The downsizing of the airline industry has turned up in Aspen, where US Airways is canceling a decade-old direct flight to Phoenix and United Airlines has trimmed one of its three direct daily flights to Chicago.
The Aspen-to-Phoenix flight was running at a 61 percent load factor last winter when the average load here is closer to 75 percent, according to Stay Aspen Snowmass President Bill Tomcich, an airline industry expert.
“The loss of Phoenix really doesn’t surprise me at all. That was the weakest performer of all nonstop commercial flights last winter,” Tomcich said. “With oil around $140 a barrel, 61 percent load factors don’t pay the bills anymore.”
America West started the direct service between Aspen and Phoenix in the winter of 1997-1998 and US Airways absorbed it when the two airlines merged a couple of years ago. The flight was served by a Dash-8 prop plane.
“That’s a very small loss in the overall scheme of things. In fact, it was only 2 1/2 percent of our total number of seats annually. It’s barely a drop in the bucket,” said Tomcich, adding that it was primarily used by second-home owners with Arizona ties.
“There was very little connecting traffic,” he said.
The airline will also be nixing all of its seasonal service out of Eagle County Airport this winter, meaning direct flights to Philadelphia on Saturdays and Charlotte, N.C., on Saturdays and Sundays are no longer an option.
United Airlines will continue to offer direct service between Aspen and Chicago, which it introduced in December 2006, but the airline is scaling back, nixing one of its three daily flights — a flight it only added last year.
Further reductions are “inevitable,” according to Tomcich.
As airlines shrink the flight frequencies and services from their main hubs, they also have to reduce the number of services to smaller airports that rely on the hub traffic.
“I’ve been told by senior [United] officials, that as far as frequencies go, Denver, Los Angeles and San Francisco are all being evaluated,” he said, adding that more reductions could come within the next month or two. “Decisions are yet to be made but we’re keeping very close tabs on what’s going on.”

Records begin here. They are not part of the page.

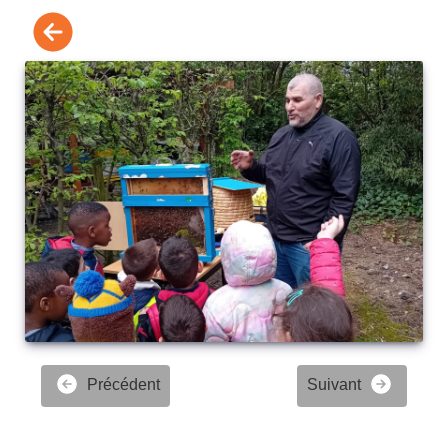
Précédent
Suivant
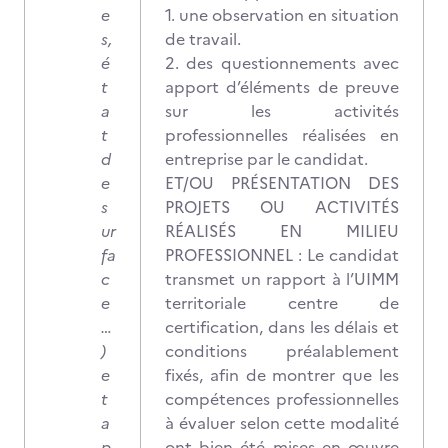
e
1. une observation en situation
s,
de travail.
é
2. des questionnements avec
t
apport d’éléments de preuve
a
sur les activités
t
professionnelles réalisées en
d
entreprise par le candidat.
e
ET/OU PRÉSENTATION DES
s
PROJETS OU ACTIVITÉS
ur
RÉALISÉS EN MILIEU
fa
PROFESSIONNEL : Le candidat
c
transmet un rapport à l’UIMM
e
territoriale centre de
…
certification, dans les délais et
)
conditions préalablement
e
fixés, afin de montrer que les
t
compétences professionnelles
a
à évaluer selon cette modalité
p
ont bien été mises en œuvre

Earlier this summer, Delta Air Lines quietly pulled its off-season schedule out of Aspen but it plans to return here in the winter with more flights than ever before. United also yanked its service to Florida’s Ft. Lauderdale and West Palm Beach, which are two important feeder markets for Aspen residents and its tourist-based economy.
Despite the news, Tomcich remains upbeat about Aspen’s winter flight schedule.
“If everything holds together — Frontier Airlines weathers their bankruptcy filing and United’s reductions don’t hit us too hard — we should still have more seats this winter than we had last winter or the year prior. We’ll be continuing sustained growth but not nearly as substantially as the growth we experienced with Frontier’s arrival.”
Much of the optimism stems from the fact that flights to Aspen generally make money for the airlines; the Los Angeles flight, for example, is “incredibly lucrative,” he said.
Moreover, Frontier’s entrance into the Aspen market has dramatically increased the number of options for local fliers and it has also made ticket pricing more competitive.
United’s summer schedule currently has 13 daily flights to Aspen. Last year United flew a total of 14 daily flights in the winter. But next winter is likely to be a different story.